# Co-Op space with Chicago Jocks?



## Johnny_Yuma (Nov 29, 2009)

Wondering if any Chicago area Jocks would be interested in a Co-Op workshop?

A little back story…..
I had a small and successful shop in MI before moving here to Chicagoland. I made custom cabinetry as well as custom furniture. I also trimmed high-end homes and did a lot of high-end remodeling too.

I moved here (NW Chicago… O'Hare-ish) about 2 years ago and started working for a small shop building rustic furniture. I was not at all happen in that atmosphere so I moved on to another shop. I have been there since, making a wide range of furniture from wholesale tables (think large coffee chain and hotels), to built-ins and custom kitchen cabinets, as well as household furniture such as dressers, tables and credenzas.

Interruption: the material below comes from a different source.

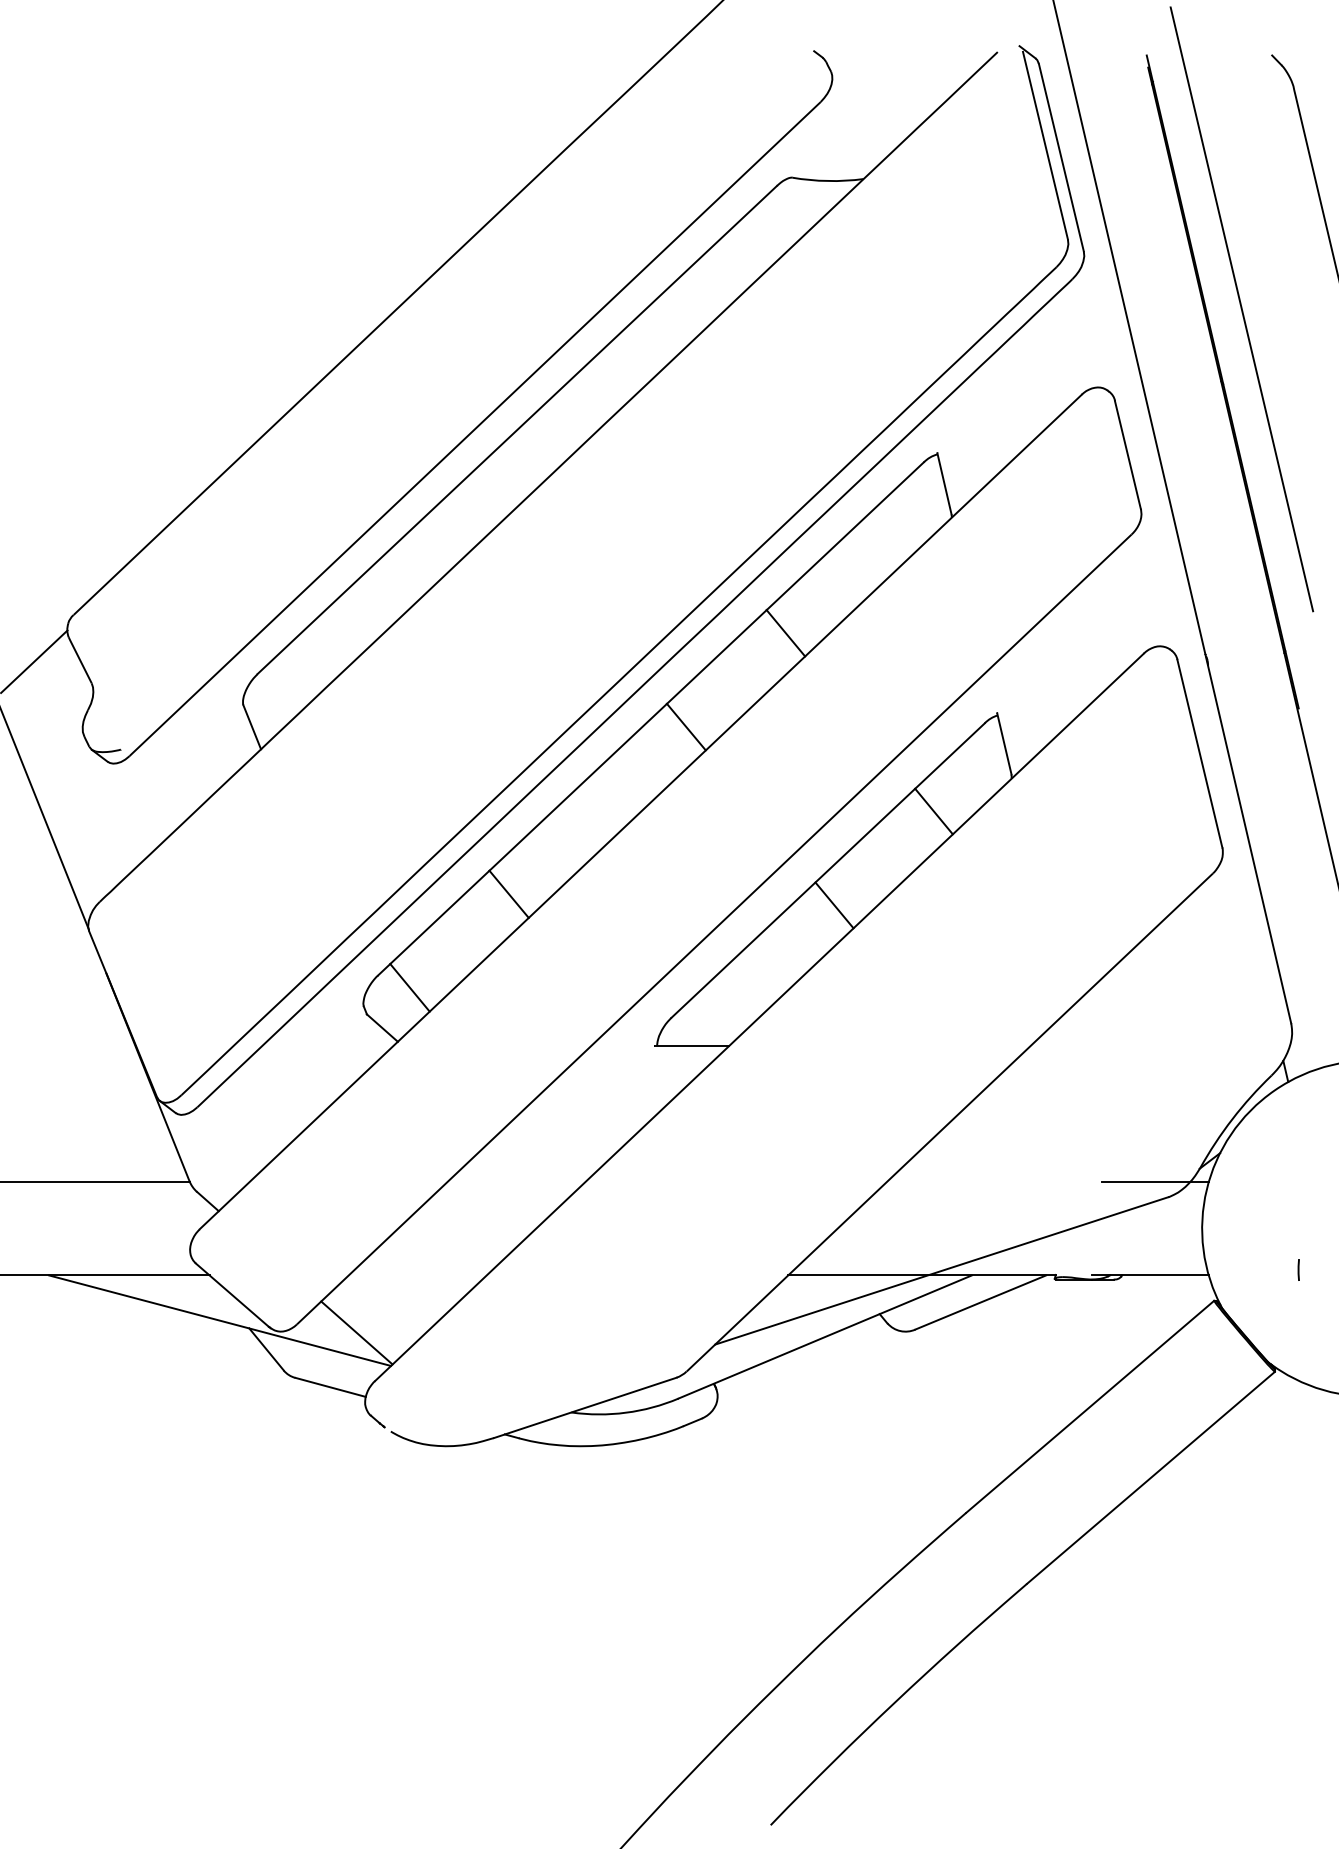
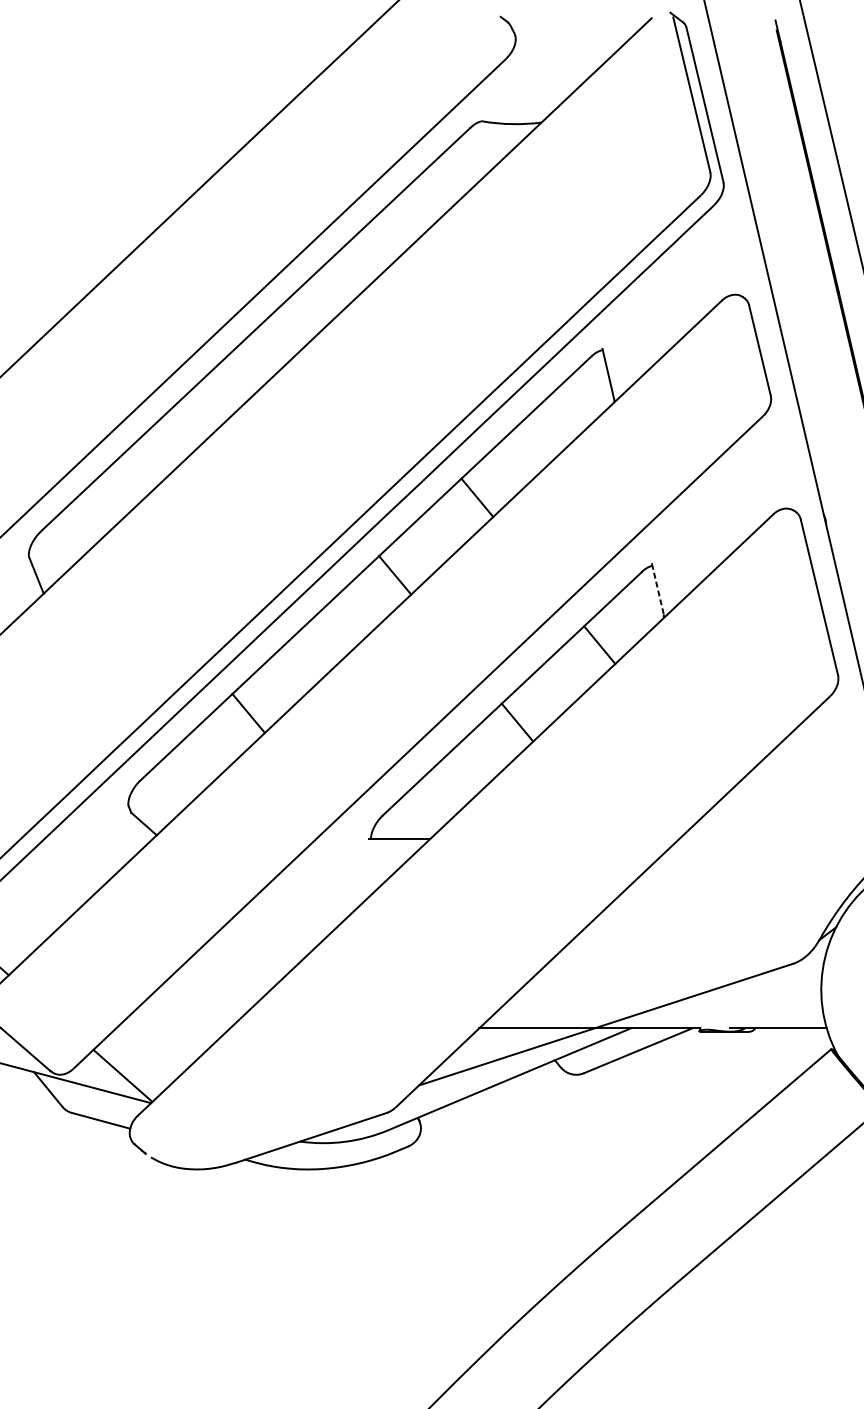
line: (1004, 744) -> (657, 589), solid -> dashed
line: (409, 987) -> (166, 790), removed
line: (1154, 1182) -> (781, 951), removed

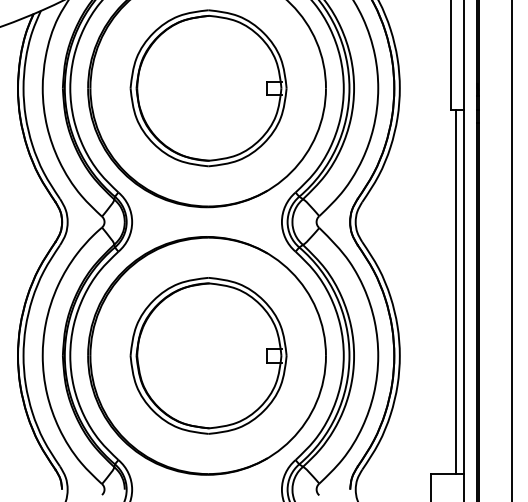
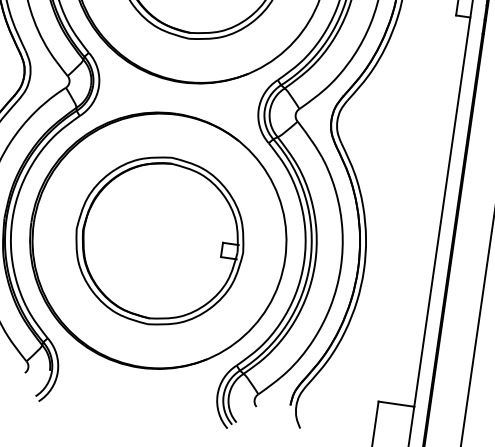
line: (455, 291) -> (433, 210), removed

It is soon time to move on and open my own business again. The only thing holding me back at this point is a workspace. I have all the tools I need as well as some capital. unfortunately I don't have the contacts to fall back on to feel comfortable taking on a large rent while I establish myself again.

....So I started thinking….

Are there any other Jocks here in the same boat? You have tools, you have talent, you might even have strong knowledge of the market… you just don't have the space or enough money to start-up alone.

So my question is this, Are there any Jocks here that might be interested in renting space along with 1-2 other woodworkers?
I have seen other co-ops looking for woodworkers to fill empty spots, all of which have been downtown. I don't mind a 45minute drive to work, I just don't want it to be sitting in Chicago traffic on 290… So I thought I would look here first!

If this sounds like something you might be interested in-or want to know more about me-please PM me

Looking forward to hearing from some like minded Jocks.


----------



## alohafromberkeley (Oct 26, 2011)

I'm not near Chicago, but the idea of a Co-op is an excellent one. In this day of "I,me,mine" a Co-op is a breath of fresh air. I wish you luck in finding/starting one….........Wes


----------



## Johnny_Yuma (Nov 29, 2009)

Thanks.
Looking forward to the next chapter


----------



## Johnny_Yuma (Nov 29, 2009)

Anyone interested?


----------



## swb (Aug 1, 2015)

I realize this post is over a year old, but thought I'd take a shot.

I have been building high end custom cabinetry for the last 15 years and recently lost my lease. I am also in the O'Hare area and am currently looking for a co-op situation. Does this offer still stand?


----------



## Johnny_Yuma (Nov 29, 2009)

This is a possibility.
I will PM you my phone number


----------